* DIRECTIONS FOR THIS TASK:
Scan the entries below. List each line with "toaster".

(Records from a collection)
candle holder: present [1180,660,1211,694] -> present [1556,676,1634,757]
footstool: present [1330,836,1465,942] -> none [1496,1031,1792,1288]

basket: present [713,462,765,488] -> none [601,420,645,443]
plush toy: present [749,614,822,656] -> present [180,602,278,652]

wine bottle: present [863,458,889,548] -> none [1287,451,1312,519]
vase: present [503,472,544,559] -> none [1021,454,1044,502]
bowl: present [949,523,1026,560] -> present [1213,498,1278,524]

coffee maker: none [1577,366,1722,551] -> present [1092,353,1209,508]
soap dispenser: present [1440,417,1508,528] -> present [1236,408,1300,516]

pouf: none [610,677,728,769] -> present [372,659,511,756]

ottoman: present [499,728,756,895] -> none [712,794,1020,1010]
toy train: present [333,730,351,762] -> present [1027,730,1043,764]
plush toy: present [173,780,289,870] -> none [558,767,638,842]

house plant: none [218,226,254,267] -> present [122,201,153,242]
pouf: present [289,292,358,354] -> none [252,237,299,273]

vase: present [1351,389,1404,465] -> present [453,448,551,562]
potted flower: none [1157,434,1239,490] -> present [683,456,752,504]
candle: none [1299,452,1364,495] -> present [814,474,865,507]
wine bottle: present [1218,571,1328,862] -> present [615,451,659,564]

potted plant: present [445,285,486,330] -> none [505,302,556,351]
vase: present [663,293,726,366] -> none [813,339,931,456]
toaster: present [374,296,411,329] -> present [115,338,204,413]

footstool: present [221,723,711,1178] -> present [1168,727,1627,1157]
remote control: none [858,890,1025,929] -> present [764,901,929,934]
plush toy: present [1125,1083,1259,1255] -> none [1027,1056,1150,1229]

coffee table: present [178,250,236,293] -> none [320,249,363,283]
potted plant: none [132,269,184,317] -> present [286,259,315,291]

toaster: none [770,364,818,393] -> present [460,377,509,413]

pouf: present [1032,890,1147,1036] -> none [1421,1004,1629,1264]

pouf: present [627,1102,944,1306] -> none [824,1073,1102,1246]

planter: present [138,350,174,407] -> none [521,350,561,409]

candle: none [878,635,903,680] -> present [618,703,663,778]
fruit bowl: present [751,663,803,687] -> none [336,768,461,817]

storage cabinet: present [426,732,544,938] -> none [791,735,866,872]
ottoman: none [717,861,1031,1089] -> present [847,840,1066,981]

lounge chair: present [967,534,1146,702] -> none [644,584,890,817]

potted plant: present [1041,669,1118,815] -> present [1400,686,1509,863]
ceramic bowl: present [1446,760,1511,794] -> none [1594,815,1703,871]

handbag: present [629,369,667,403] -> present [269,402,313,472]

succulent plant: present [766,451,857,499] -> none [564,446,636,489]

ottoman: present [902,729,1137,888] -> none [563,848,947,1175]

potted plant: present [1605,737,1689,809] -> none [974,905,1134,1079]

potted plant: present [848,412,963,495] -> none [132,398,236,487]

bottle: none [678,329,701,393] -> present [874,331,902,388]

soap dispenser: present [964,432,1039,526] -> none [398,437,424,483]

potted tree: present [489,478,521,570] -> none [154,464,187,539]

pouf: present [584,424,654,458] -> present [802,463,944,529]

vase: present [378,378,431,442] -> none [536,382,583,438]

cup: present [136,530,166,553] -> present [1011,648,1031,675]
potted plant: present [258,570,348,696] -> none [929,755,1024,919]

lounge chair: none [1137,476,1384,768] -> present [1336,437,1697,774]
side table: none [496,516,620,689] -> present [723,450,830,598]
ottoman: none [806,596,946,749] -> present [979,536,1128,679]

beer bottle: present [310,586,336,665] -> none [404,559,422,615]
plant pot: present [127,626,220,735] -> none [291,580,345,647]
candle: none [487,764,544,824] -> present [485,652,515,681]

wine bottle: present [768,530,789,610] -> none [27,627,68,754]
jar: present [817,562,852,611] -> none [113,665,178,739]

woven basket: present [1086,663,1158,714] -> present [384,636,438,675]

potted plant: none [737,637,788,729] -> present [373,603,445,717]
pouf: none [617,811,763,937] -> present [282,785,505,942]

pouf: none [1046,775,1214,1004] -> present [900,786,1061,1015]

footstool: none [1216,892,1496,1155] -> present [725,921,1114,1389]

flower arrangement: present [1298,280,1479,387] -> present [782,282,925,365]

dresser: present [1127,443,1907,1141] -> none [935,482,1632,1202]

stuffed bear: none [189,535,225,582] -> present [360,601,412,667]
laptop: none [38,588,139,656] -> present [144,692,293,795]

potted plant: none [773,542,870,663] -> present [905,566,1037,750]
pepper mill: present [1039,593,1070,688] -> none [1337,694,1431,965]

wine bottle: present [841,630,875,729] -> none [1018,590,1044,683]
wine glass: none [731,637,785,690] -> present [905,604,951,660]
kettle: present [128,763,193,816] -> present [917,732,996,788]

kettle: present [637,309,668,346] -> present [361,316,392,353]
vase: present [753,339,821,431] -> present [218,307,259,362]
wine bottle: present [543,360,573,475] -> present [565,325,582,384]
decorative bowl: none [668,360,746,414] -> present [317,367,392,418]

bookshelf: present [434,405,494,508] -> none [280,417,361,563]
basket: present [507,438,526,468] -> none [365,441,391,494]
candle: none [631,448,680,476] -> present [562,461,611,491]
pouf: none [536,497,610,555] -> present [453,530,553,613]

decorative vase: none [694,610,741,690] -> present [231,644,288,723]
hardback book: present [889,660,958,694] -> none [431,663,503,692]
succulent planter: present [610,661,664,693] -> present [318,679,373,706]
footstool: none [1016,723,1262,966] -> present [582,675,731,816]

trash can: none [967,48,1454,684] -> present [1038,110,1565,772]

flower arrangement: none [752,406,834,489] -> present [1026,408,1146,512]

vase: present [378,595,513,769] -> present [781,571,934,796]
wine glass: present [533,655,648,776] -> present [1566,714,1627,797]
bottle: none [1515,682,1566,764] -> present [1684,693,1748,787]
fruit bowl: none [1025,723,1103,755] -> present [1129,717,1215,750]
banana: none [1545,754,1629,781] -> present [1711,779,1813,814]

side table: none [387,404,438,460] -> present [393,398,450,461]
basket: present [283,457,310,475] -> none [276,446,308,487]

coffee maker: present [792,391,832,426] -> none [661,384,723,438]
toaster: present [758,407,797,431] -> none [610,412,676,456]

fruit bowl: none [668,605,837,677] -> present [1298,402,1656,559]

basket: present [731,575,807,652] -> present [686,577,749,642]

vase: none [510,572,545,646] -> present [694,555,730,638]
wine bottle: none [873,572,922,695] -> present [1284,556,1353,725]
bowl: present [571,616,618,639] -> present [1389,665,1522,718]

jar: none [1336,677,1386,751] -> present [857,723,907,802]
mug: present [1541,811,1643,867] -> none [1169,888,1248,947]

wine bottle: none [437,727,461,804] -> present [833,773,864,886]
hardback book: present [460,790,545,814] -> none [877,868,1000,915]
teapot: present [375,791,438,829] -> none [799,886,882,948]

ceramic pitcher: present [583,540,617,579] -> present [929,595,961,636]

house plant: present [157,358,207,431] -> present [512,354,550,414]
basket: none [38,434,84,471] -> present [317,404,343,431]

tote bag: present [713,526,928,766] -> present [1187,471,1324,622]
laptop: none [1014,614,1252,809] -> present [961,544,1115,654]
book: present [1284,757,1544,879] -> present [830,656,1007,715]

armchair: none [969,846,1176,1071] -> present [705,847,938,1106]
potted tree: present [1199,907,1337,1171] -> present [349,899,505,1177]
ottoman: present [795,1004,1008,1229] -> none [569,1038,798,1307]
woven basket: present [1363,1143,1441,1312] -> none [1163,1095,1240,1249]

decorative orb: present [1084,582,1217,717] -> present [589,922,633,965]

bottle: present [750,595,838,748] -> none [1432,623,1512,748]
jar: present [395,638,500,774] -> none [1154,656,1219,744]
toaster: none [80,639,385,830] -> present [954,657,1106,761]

* RESULT:
toaster: present [374,296,411,329] -> present [115,338,204,413]
toaster: none [770,364,818,393] -> present [460,377,509,413]
toaster: present [758,407,797,431] -> none [610,412,676,456]
toaster: none [80,639,385,830] -> present [954,657,1106,761]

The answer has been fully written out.